If you are making R1 million a year and been in business for a year, then you may quality for this form of unsecured finance. But remember these interest rates are so high that you have to compare it to the profit you are making from the purpose that you are using this finance for.

Corporate finance to grow business

I’m always surprised by South African entrepreneurs desire to raise capital. You should start a business with what you have and then run as far as possible without formal finance. Access finance only to grow the business, or if you really need to working capital or bridging finance. Raising capital comes with consequences. None of them good. Here I will discuss the two main instruments: debt vs equity.


Corporate loan

A corporate loan is taken out by the company as its own legal entity. If you take out a loan to grow you almost always need collateral to put up which you will lose if you cannot furnish the loan. This money also comes with interest. Once you are a going concern usually the equipment that is financed will be in the form of a notarial bond (which I will get to on its own). If you don’t pay the equipment gets repossessed and auctioned off. No different than when you financing a car.

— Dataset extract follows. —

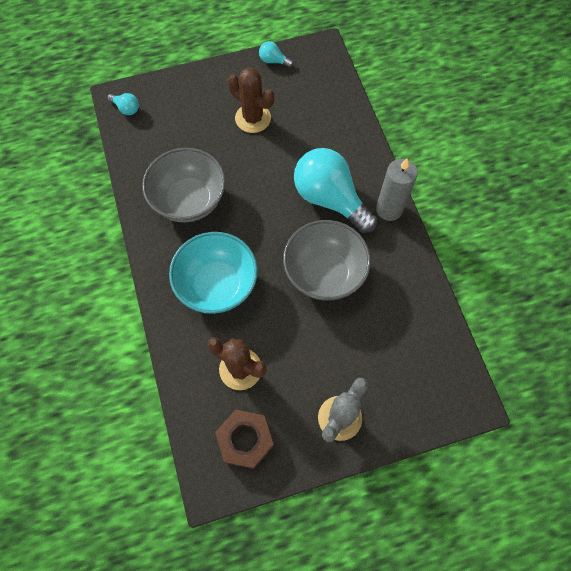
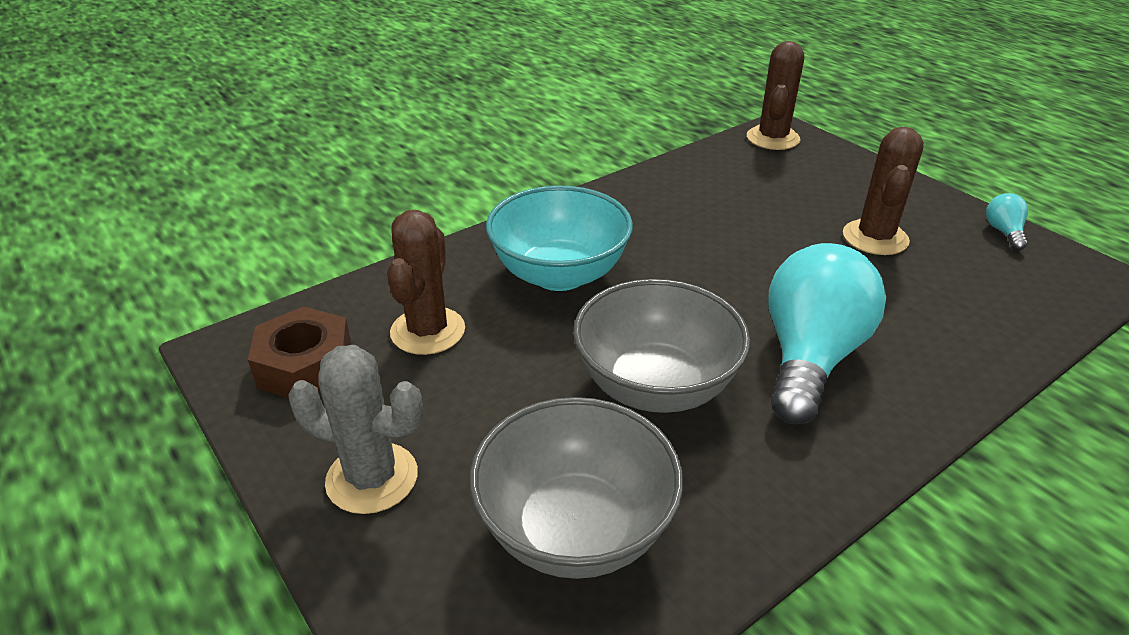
camera: 70 degrees right, 30 degrees down
(126, 108) = (772, 138): turquoise light bulb -> brown cactus
(189, 200) = (679, 217): grey bowl -> grey bowl (575, 529)
(389, 209) = (863, 447): grey candle -> none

This to me in South Africa this is the strangest of all. When entrepreneurs are looking for equity partners to fund their business startup. It can due to that point of desperation. In the early stages, partners can bring more problems to the table than solutions.

When you sell equity to an investor, you are basically taking on a partner. When you start out, you own 100% of the business if you are the sole owner. That business is essentially worthless. As you grow it and have cash flow, profit, assets etc. You can now sell a piece of that business both to fund growth or to take some money off the table.

Now besides money, an equity partner can bring in their own expertise and connections but they can also bring in a lot of problems for you. This is not something that should be considered lightly. The sooner you take money for equity, the sooner you can lose control of your company.

If the business cannot qualify for finance and you have to go back to investors for money, you will eventually lose control ( example if you sell 30% you are then left with 70%, sell another 21% and you are left with 49%.) or even pushed out of the company that you started.

If you’ve been in a relationship with another person, you know the first impression of that person is not necessary how that person is, you know how personalities can clash, the same can happen with investors you can end up with a big headache. No different than with a personal relationship, at the start you’ll go through the honeymoon phase and things are going well. Then problems start to crop up.

Partnerships are so complex because as humans we are complex, we have our own emotions and temperaments. And it’s weird because you can’t predict anything; you can start a business with a stranger and you will get along well and become successful, but you can also start a business with someone you knew for decades or a family member and you suddenly won’t get along well and the business will fail.

That is how unpredictable taking on a partner is. And I don’t say thins lightly some partners have hired hitmen to take the other out. There is just so many things that you can end up disagreeing on, strategy, putting in work, and you may not see each others point of view. If you are a new entrepreneur, no skills, no money and need mentoring then you in no position to access this kind of funding. As I said before government programs should have helped you in that case. Often investors get flak for this,  if you voted ANC you should look in the mirror if you are looking for someone to blame and if you need a helping hand you should look to the end of your own arm because they not going to help you. It’s a macro matter. You have until 2024 to chew on the consequences of your actions.

Both debt and equity can lead to major stress and create more problems than they solve. If you can run alone, do so for as long and as far as possible.